Excerpt
::::::::

# new 2 gal tank how much water to change and how often?



## Marieukxx (Apr 11, 2011)

I have a new Fluval Spec set up for my new Betta coming next week. I put in loads of mature madia from my bigger tanks to help cycle it. This is what I did with my other Betta tank and that cycled in 2 days and has never had a problem since. That one is 21.6 litres though.

My new tank s only 2 gallons 7.6 litres. I read small tanks don't cycle, is this true? How many water changes do I need to do each week? And how much water should I take out? Would 50% once a week be ok?

Also I've seen these tanks on videos online and they had a betta in and looked roomy. I've put two silk plants in and it looks soooo tiny. I suppose I'm just not used to smaller tanks. Is it cruel to keep him in such a small tank or will he be ok?

Here's the tank, the gravel hasn't arrived yet but I set it up so it can cycle. I popped in the plants just to see what they'd look like. I'm gonna be adding blue glass gravel when it comes and then I can secure the plants in properly.


----------



## DragonFish (Mar 31, 2009)

A 2 gallon tank is just fine for a single betta 

Smaller tanks are _really_ hard to cycle...I'm fairly certian anything under 2 gallons is impossible, and I know its very difficult to hold a proper cycle in a 2-2.5 gallon....I've never attempted it, and I probably wouldn't recommend it unless you want to keep live plants and all that(which I believe would help to stablize the cycle and thus make it a little easier....but with no live plants, I think it'd be pretty difficult). 

If you want to try cycling it, thats up to you.....but if you do, I think probably 2 50% or so water changes a week would be good.

If you don't want to cycle, you'll want to do a minimum of 1 50% water change and 1 100% water change a week, with two 50%s and 1 100%/2 100%s being ideal. 
Again; all up to you.

Ahh, don't be afraid of it looking small.....the more plants and caves the better, actually; bettas come from dark, densely planted waters in the wild....the more things they have to hide in/explore the more comfortable they are.  
Thats not to say you HAVE to pack your tank with a _ton_ of plants or anything...2-3 silk plants and a little cave thing for your betta to hide in in a 2 gallon is just fine  Just no need to be worried about it being too small for him with just a couple silk plants xD


----------



## Marieukxx (Apr 11, 2011)

Thanks for the info when I do a 100% do I just cup him with some tank water? Do I need to aclimitise him back in or can he just be popped straight back in?


----------



## DragonFish (Mar 31, 2009)

You're very welcome


----------



## 1fish2fish (Sep 10, 2009)

I've sucessfully kept a 2.5 and a 3 gallon cycled. The 3 gallon has been cycled and running for over 2 years now and I've never had one problem with it except a small mini-cycle when I had to move it from my parent's house to the dorm when I moved back to school one summer. The 2.5 I never had an issue with but the internal filter I was using I felt was too big and taking too much space in the tank so I removed it... haven't gotten around to getting another filter for it.


Anywho.. on my small tanks I still only do one 50% change a week. With only one betta in there I found that that was a sufficient schedule. My 3 gallon is now planted but I still do the 50% change a week. I test my water at least 2 times a week though to ensure my levels remain stable.

That's a really cute tank


----------



## missm83 (Aug 23, 2011)

i love your plants! i have a 2 gallon tank, it came with a airpump/filter.but i change the water 100% 4-5days..he looves clean water;-)


----------

::::::::

Given information
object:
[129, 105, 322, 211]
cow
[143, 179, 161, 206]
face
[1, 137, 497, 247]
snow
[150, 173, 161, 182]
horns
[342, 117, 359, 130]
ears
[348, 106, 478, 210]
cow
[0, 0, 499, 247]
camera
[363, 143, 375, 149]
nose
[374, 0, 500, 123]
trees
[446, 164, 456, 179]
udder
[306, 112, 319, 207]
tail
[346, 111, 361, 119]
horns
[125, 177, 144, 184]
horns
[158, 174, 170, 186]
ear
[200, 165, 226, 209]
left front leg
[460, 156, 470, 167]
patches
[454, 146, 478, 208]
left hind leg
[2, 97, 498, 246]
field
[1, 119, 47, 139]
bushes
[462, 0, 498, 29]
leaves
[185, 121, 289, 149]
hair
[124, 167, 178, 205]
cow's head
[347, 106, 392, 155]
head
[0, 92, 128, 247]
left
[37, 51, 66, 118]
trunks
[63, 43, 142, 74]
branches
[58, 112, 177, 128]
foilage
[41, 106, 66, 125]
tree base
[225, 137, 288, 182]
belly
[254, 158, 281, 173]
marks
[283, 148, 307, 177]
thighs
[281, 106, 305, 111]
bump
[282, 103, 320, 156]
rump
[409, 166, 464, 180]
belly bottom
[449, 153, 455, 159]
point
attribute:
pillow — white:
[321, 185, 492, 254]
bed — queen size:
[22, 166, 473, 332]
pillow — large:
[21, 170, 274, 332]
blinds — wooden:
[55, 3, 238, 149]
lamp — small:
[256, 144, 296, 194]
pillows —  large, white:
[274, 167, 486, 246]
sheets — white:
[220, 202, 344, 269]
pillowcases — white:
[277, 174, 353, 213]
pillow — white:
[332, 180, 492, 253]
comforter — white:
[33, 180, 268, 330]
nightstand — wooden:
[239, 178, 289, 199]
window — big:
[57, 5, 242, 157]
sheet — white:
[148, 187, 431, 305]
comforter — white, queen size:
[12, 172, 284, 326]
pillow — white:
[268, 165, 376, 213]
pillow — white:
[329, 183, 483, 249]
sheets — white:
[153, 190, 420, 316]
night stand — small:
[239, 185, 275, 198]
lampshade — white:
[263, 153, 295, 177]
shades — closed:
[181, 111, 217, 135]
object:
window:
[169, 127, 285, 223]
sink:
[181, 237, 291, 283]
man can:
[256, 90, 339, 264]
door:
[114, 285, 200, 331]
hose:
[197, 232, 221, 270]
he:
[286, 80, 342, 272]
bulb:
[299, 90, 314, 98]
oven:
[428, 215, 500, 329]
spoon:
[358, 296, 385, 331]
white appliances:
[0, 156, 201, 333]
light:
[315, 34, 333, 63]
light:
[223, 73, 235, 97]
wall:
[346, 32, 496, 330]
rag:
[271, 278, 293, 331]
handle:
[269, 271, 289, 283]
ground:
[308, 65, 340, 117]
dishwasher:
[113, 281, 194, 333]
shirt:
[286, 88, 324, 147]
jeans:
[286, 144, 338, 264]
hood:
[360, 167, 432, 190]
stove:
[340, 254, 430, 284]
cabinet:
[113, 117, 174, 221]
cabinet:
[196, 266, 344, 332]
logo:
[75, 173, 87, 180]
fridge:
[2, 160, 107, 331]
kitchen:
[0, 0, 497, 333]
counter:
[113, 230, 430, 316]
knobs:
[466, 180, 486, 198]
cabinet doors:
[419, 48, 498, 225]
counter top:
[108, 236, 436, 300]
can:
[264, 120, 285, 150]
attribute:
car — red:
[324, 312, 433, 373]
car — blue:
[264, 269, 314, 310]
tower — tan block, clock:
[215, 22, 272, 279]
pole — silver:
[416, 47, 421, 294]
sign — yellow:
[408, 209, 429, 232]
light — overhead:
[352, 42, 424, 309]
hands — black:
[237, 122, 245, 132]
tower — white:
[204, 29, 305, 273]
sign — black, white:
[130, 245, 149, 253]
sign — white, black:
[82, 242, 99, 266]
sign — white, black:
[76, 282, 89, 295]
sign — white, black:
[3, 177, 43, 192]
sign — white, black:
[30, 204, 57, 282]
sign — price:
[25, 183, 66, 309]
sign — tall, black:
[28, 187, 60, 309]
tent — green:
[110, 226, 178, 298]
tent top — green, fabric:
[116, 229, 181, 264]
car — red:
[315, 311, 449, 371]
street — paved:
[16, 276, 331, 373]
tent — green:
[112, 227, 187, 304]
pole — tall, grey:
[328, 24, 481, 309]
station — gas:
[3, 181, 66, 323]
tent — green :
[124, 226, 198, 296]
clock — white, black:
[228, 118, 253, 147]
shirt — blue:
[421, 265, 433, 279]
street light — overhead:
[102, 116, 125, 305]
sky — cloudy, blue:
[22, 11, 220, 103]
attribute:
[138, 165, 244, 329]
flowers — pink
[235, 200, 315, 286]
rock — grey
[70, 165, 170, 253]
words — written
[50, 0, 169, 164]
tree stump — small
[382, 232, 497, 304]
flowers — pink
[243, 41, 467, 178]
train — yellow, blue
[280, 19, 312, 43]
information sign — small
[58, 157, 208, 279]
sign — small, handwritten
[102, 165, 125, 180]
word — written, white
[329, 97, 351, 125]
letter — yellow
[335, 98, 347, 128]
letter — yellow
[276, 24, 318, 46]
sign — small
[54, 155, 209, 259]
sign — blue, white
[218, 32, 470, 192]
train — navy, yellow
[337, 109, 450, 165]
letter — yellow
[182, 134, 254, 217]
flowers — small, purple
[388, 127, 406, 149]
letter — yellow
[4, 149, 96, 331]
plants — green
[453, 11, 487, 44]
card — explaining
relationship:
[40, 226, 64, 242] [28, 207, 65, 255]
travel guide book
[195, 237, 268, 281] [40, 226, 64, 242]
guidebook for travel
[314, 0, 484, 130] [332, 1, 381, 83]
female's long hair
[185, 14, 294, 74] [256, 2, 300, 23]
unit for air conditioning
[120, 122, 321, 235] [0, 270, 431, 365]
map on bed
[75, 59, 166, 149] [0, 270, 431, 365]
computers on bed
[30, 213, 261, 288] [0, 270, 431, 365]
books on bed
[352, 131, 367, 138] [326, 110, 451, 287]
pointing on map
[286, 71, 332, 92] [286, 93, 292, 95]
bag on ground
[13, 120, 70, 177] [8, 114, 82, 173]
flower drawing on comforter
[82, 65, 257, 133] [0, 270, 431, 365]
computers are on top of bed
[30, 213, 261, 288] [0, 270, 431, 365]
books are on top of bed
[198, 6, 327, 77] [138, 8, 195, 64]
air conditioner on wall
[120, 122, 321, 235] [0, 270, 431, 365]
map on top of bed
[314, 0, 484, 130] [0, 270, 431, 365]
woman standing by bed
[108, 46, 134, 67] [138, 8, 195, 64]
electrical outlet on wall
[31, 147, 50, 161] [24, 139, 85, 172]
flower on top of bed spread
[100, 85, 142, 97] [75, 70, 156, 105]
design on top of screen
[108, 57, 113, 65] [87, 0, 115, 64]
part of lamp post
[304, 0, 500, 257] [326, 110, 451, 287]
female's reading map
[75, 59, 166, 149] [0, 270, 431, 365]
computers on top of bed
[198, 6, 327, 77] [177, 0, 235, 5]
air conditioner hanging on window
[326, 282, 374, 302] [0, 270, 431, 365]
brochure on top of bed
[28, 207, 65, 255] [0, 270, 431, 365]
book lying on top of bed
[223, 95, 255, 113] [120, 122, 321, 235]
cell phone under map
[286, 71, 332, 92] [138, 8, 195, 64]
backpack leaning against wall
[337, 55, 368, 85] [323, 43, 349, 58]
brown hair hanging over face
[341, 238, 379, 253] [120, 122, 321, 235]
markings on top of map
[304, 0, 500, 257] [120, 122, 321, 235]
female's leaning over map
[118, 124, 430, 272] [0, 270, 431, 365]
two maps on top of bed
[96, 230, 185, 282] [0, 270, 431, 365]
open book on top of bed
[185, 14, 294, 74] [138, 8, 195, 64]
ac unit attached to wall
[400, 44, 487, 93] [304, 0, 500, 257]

::::::::

Action item A
In the betta tank thread above, rewrite the paragraph beginning "Smaller tanks are _really_ hard to cycle" as a short bulleted list that keeps its main facts.
Action item B
Answer these questions using the betta tank thread:
(i) What is the volume, in litres, of Marieukxx's other betta tank?
(ii) How long has 1fish2fish's 3 gallon tank been cycled and running?
(iii) How often does missm83 change 100% of the water?

Written response A
- Small tanks are very hard to cycle.
- The writer is fairly certain that cycling anything under 2 gallons is impossible and knows that holding a proper cycle in a 2–2.5 gallon tank is very difficult.
- The writer has never tried it and probably wouldn't recommend it unless the tank will have live plants.
- Live plants would likely help stabilize the cycle and make it a little easier. Without them, it would be pretty difficult.

Written response B
(i) 21.6 litres
(ii) Over 2 years
(iii) Every 4–5 days